Po ostatnim gwizdku arbitra Xabi Alonso obwieścił światu rozegranie kompletnego spotkania, o którym strateg mówił jeszcze przed rywalizacją z Gironą (1:1) i na które czekał od 18 czerwca. Wówczas po raz pierwszy zasiadł na ławce hiszpańskiego giganta.

– Potrzebujemy ciągłości. Mieliśmy bardzo dobre fazy gry, ale brakowało nam meczu od A do Z – zauważył.

Alonso w trakcie konferencji prasowej wyraźnie był uradowany z występu swoich piłkarzy.

– To był ważny mecz. Chcieliśmy przełamać passę. Byliśmy dobrze przygotowani i spokojni. Drużyna rozegrała bardzo kompletny mecz. To najlepszy mecz, jaki rozegraliśmy, i to na wymagającym stadionie. Teraz musimy to kontynuować – oświadczył trener madryckiej ekipy.
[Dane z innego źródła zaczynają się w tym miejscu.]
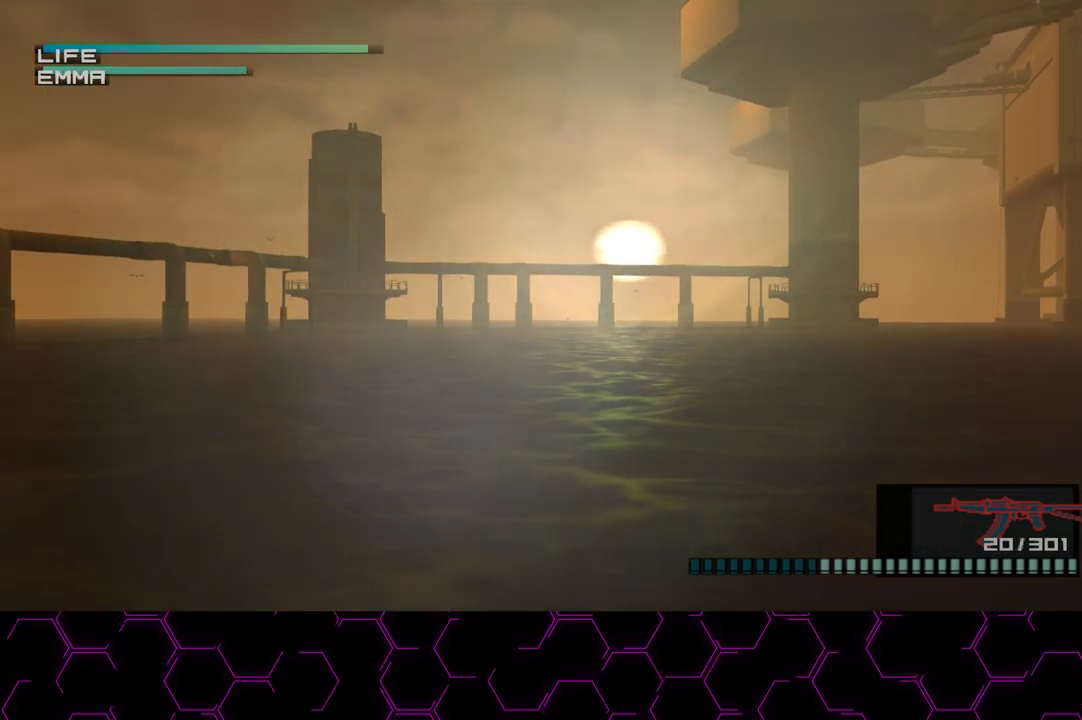
{"buttons": ["R1"], "left_stick": "center", "right_stick": "center", "events": []}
– Zespół wyszedł na boisko zdeterminowany, by wygrać od pierwszej minuty. To był ważny moment, aby wrócić na zwycięską ścieżkę podczas wyjazdowego spotkania – dodał.

Co najbardziej podobało się opiekunowi Realu?

– Gra zespołu, jego jakość, to, jak kontrolowaliśmy grę. Byliśmy bardzo konsekwentni – podsumował.

„Los Blancos” wciąż tracą punkt do prowadzącej FC Barcelony.